Objectif 1: Résumez en deux phrases le texte sur les icônes byzantines.
Objectif 2: Prolongez le texte sur les icônes byzantines à partir de sa dernière phrase, s'il vous plaît.

Texte fourni:
Une icône est un condensé de tout Byzance. En effet, si on veut réduire à sa plus simple expression l’hellénisme byzantin, que va-t-il rester? Une Vierge de Tendresse, une Mère à l’Enfant, une Mère allaitant l’Enfant divin, une Reine de l’Univers.

A gauche : Théophane le Crétois, La Vierge à l’Enfant (1546), icône portative, Monastère Stavronikíta, au Mont Athos.
A droite : La Vierge allaitant l‘Enfant divin (1783), icône portative, Musée Byzantin et Chrétien, à Athènes.


Tandis qu’en Occident les grands peintres ont réussi, par paliers successifs, à donner aux tableaux la troisième dimension, la profondeur que la statuaire peut rendre aisément, dans l’Orthodoxie, la sculpture s’est limitée au bas-relief des icônes bidimensionnelles.
Quand la peinture profane en Occident –la peinture sacrée étant inexistante- a réalisé avec le pionnier Cézanne, que la perspective constitue un grand leurre, quoiqu’ingénieux et en final, une méprise, elle est arrivée, grâce à l’appui de la photographie à aller enfin au-delà de l’asservissement à la représentation de ce bas-monde.
Tandis que l’art du XXe siècle a réussi à sublimer les formes et les figures et à se dégager de l’académisme, aujourd’hui, notre quotidien est submergé par l’image –qui, par son caractère sacrilège n’a aucun rapport avec les icônes- et par les images de publicité, au point qu’on peut parler actuellement de la culture de l’image ou de réalité virtuelle.

Enregistrements de données
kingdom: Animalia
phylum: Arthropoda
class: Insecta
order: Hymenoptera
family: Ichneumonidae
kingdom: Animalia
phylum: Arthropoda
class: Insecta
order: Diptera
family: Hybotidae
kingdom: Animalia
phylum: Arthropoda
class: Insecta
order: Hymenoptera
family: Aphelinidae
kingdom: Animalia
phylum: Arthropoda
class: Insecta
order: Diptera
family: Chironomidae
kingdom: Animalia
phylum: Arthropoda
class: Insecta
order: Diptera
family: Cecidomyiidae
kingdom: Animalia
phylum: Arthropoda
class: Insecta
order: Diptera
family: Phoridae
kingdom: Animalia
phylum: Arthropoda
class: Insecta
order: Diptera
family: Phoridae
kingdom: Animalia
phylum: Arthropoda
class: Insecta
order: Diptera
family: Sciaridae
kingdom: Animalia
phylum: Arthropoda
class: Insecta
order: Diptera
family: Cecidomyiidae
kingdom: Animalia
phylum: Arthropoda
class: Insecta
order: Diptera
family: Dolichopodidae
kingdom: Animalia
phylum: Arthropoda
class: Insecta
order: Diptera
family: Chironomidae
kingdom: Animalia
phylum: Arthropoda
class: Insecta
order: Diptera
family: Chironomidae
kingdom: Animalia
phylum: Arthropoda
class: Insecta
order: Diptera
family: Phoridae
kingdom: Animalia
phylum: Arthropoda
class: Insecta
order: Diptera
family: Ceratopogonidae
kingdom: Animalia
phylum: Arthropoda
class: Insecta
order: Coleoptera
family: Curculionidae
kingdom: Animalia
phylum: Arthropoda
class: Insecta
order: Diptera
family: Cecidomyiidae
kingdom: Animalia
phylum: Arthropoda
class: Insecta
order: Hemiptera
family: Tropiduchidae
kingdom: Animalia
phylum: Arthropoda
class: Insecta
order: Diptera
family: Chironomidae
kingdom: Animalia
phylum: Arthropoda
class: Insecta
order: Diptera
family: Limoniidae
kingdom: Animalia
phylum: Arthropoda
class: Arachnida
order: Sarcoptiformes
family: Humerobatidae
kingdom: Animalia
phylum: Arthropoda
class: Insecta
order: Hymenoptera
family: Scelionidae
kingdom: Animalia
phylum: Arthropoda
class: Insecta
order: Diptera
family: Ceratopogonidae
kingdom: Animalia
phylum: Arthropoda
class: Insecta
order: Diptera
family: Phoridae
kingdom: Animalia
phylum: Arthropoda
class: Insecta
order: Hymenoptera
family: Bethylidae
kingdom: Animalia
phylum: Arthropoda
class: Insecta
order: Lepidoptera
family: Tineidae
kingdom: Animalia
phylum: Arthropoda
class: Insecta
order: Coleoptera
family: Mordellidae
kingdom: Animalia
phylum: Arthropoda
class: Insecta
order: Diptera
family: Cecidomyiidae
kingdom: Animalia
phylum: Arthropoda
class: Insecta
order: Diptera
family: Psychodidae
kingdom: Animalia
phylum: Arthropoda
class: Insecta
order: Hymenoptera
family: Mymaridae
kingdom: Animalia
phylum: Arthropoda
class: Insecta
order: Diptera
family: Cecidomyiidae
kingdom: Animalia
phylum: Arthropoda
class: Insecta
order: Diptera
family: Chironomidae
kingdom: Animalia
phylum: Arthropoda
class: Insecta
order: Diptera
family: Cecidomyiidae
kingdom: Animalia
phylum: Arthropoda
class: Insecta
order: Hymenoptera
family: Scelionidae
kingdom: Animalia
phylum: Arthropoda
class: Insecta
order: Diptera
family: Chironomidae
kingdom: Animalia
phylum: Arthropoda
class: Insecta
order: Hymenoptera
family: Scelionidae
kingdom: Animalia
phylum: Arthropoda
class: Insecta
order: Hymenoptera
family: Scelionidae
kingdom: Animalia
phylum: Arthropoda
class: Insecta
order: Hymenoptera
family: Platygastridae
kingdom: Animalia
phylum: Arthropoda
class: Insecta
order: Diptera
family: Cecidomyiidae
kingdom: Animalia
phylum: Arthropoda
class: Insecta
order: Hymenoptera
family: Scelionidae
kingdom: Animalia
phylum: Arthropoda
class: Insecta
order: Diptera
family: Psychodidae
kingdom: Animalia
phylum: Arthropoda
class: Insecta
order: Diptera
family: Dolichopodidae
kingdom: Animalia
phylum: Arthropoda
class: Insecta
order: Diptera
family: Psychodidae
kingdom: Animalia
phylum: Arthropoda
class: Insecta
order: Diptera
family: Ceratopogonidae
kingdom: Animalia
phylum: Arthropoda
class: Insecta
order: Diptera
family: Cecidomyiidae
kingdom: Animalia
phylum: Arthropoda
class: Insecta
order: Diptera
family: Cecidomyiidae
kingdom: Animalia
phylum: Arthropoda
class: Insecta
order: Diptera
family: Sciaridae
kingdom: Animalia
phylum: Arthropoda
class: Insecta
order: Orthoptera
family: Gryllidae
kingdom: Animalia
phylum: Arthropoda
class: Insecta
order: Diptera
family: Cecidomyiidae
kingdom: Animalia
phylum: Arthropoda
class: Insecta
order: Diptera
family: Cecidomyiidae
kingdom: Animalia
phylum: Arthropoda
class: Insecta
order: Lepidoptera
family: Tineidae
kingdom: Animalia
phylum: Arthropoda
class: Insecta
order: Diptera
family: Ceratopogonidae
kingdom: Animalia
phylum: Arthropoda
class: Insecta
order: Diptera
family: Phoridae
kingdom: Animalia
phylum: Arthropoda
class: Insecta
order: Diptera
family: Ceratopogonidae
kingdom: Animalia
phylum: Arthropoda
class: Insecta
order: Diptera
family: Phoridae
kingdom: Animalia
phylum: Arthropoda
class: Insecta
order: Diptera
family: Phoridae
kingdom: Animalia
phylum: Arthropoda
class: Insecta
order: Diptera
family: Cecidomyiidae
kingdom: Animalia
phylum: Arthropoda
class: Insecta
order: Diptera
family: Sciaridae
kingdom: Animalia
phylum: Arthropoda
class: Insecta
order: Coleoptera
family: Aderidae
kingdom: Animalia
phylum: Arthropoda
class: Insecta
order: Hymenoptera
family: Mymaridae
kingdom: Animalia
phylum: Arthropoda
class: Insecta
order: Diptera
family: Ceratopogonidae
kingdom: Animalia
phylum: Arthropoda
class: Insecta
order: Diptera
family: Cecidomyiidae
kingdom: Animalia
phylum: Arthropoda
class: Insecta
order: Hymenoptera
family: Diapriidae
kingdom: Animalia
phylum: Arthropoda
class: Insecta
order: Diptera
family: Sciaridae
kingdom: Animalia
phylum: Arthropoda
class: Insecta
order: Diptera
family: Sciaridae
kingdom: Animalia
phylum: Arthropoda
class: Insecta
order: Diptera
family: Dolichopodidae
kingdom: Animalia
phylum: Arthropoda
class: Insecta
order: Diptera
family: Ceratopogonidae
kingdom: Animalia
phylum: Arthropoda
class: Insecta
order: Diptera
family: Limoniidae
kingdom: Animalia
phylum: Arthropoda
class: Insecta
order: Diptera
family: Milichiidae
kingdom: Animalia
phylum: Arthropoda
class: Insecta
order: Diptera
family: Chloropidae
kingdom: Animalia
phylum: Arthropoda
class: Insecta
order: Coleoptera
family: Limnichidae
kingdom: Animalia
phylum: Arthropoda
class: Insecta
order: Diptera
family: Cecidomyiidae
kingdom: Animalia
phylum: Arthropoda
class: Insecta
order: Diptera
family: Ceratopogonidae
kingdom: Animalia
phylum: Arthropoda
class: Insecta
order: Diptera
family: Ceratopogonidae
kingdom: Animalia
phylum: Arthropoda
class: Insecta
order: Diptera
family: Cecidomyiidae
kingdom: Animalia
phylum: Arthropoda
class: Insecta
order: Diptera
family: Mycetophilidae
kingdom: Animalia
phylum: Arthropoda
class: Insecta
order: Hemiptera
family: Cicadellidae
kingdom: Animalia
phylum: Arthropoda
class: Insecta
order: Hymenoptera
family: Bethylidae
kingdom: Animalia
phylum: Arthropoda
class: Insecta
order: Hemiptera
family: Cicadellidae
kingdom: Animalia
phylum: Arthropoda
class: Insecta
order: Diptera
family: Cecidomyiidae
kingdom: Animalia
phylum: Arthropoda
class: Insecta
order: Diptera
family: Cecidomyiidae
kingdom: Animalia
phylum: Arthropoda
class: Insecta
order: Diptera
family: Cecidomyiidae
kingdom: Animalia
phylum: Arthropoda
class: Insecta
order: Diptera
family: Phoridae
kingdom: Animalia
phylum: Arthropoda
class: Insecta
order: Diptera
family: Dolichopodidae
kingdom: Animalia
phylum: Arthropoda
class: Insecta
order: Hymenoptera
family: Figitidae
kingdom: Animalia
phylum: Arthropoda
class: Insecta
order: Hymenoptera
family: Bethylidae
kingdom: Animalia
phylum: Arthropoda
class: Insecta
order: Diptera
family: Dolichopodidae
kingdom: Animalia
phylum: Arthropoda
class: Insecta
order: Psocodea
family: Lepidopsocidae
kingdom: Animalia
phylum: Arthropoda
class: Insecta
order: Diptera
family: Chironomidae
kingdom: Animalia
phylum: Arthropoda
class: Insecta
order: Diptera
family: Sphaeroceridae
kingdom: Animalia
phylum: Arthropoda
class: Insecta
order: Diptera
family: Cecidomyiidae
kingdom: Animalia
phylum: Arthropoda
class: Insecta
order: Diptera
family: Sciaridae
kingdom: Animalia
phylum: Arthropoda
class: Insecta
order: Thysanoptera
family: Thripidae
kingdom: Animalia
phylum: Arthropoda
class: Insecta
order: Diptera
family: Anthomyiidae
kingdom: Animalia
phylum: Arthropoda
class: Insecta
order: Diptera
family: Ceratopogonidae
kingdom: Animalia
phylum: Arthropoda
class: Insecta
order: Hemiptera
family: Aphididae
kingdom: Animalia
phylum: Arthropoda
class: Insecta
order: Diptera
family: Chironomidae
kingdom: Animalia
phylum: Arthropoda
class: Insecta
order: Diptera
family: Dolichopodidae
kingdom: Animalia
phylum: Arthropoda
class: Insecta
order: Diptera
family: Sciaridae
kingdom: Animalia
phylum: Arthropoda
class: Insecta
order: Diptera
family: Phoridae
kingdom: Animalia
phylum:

Réponse 1: L'icône y est présentée comme un condensé de tout Byzance, l'hellénisme byzantin se réduisant à une Vierge de Tendresse, une Mère à l'Enfant ou une Reine de l'Univers. Alors qu'en Orthodoxie la sculpture s'est limitée au bas-relief des icônes bidimensionnelles, la peinture occidentale a conquis la profondeur puis, après Cézanne et grâce à la photographie, s'est libérée de la représentation de ce bas-monde, tandis que notre quotidien est aujourd'hui submergé par des images publicitaires sans rapport avec les icônes.

Réponse 2:
De nos jours, les arts représentatifs sont revenus à des expressions figuratives (invasion de la photo, hyperréalisme, vidéos, nouveau réalisme, installations, arte povera, land-art et autres).
Bien que l’avant-garde occidentale en peinture ait tenté de sublimer, par l’abstraction ou l’expression extrême, les antinomies de la représentation traditionnelle, l’hagiographie orthodoxe demeure attachée aux techniques et expressions du style byzantin.
L’art sacré byzantin est tellement distant de toute référence naturaliste qu’il ne serait aucunement risqué de qualifier l’hagiographie d’art abstrait, si le terme d’abstraction n’avait pris de nos jours un sens totalement différent.
Les hagiographes n’ont jamais été, ou bien n’ont jamais eu besoin d’être iconoclastes, à savoir opposés aux icônes, comme les autres peintres occidentaux puisqu’ils n’ont jamais été iconophiles, partisans des icônes. S’adonnant exclusivement à la peinture religieuse, ils n’ont pas eu à innover.
Quand la peinture profane a été dominante dans le monde entier et que les artistes ont ressenti le besoin de se révolter contre elle afin de surmonter son caractère représentatif, ce sont les artistes orthodoxes qui se sont chargés de cette tâche.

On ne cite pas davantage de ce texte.